Which means coffee's first wave is competing with its third, the latter being all about an artisanal appreciation of the bean. The first wave saw a popularisation of coffee brought about by instant; the second was about better beans, home espresso and Starbucks. Now, you take the time to find out where your brew comes from, and then you worship it in a sacred drinking ritual involving glass orbs that look like light bulbs full of coffee. Tea doesn't have any fancy movement names, but I've heard there is a political party in favour of it in the US.

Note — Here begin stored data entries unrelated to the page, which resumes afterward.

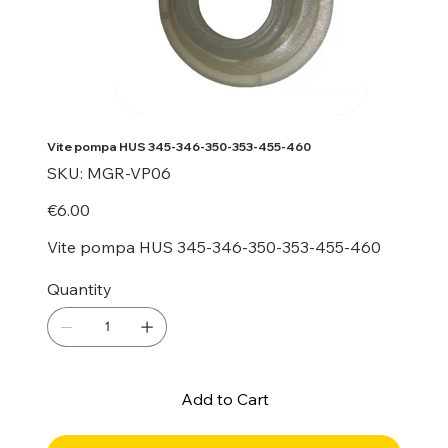
Vite pompa HUS 345-346-350-353-455-460
SKU
SKU:
MGR-VP06
MGR-
VP06
Price
€6.00
Vite pompa HUS 345-346-350-353-455-460
Quantity
Add to Cart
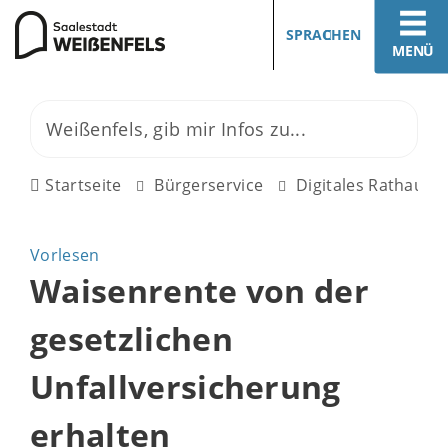
SPRACHEN
MENÜ
Startseite
Bürgerservice
Digitales Rathaus
Vorlesen
Waisenrente von der
gesetzlichen
Unfallversicherung
erhalten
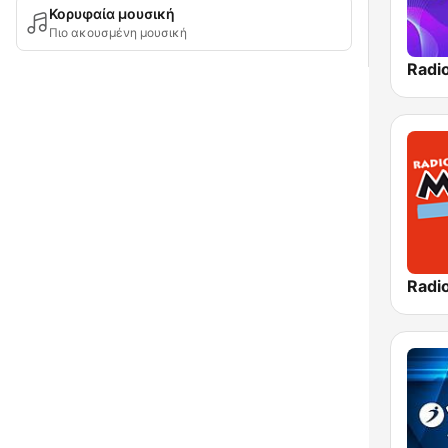
Κορυφαία μουσική
Πιο ακουσμένη μουσική
Radi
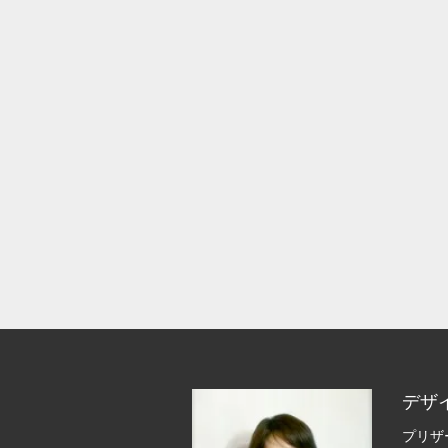
デザ
プリザ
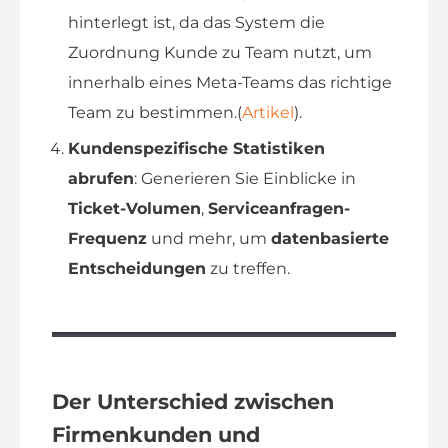
hinterlegt ist, da das System die
Zuordnung Kunde zu Team nutzt, um
innerhalb eines Meta-Teams das richtige
Team zu bestimmen.(
Artikel
).
Kundenspezifische Statistiken
abrufen
: Generieren Sie Einblicke in
Ticket-Volumen
,
Serviceanfragen-
Frequenz
und mehr, um
datenbasierte
Entscheidungen
zu treffen.
Der Unterschied zwischen
Firmenkunden und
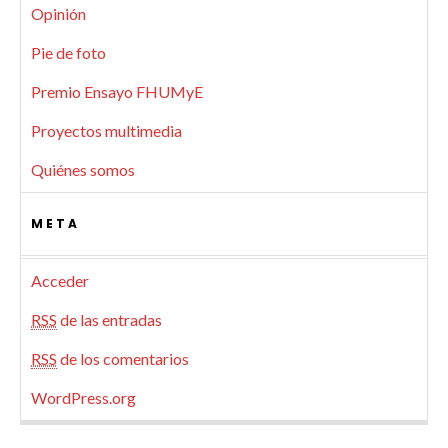
Opinión
Pie de foto
Premio Ensayo FHUMyE
Proyectos multimedia
Quiénes somos
META
Acceder
RSS
de las entradas
RSS
de los comentarios
WordPress.org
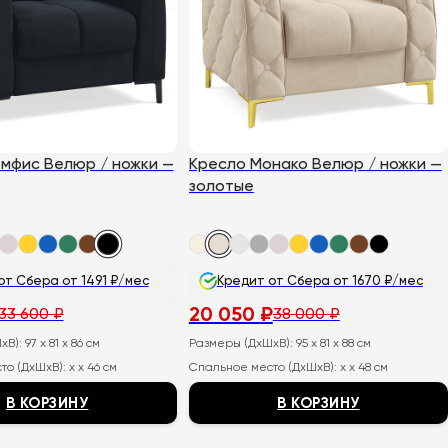
можно
выбрать
на
странице
товара.
мфис Велюр / ножки —
Кресло Монако Велюр / ножки —
золотые
от Сбера от 1491 ₽/мес
Кредит от Сбера от 1670 ₽/мес
20 050
₽
33 600
₽
38 000
₽
ьная
Первоначальная
Текущая
цена
цена:
хВ):
97 x 81 x 86 см
Размеры (ДхШхВ):
95 x 81 x 88 см
составляла
20
38
050
то (ДхШхВ):
x x 46 см
Спальное место (ДхШхВ):
x x 48 см
000
₽.
₽.
В КОРЗИНУ
В КОРЗИНУ
Этот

Does taste alone have much to do with which drink we come to align ourselves with? Maybe not – with the right amount of milk and sugar you can get used to just about anything. Musing on why she initially shied away from coffee, British journalist Eva Wiseman writes that she use to believe coffee drinkers drank the stuff despite its taste, not because of it: "coffee-drinkers had scaled a grown-up wall I would never climb, had overcome that vile mud taste… The coffee-drinker, I thought, was too busy to be concerned with small matters like joy or flavour." That was until she got hooked on milky, sweetened lattes – or "tepid milkshakes".

As I see it, you end up liking what you grow accustomed to. And what motivates you to grow accustomed to tea or coffee (or both) could be anything: A need to impress others. Childhood conditioning. A ritual you hold dear. The degree of alertness required for any given day. The default available option.

Or love. My own coffee habit was cemented by the fact my partner adores coffee but doesn't like to drink it alone. She would rather go without and yawn the day away than consume it solo. At first, I was touched. I thought it was a romantic form of social resonance, that sharing coffee together elevated us to a magical zenith. But now I know it's just that our multi-cup plunger doesn't brew a single so well. I was merely aiding her habit, while fuelling mine. But that's fine. I acquired two loves for the price of one.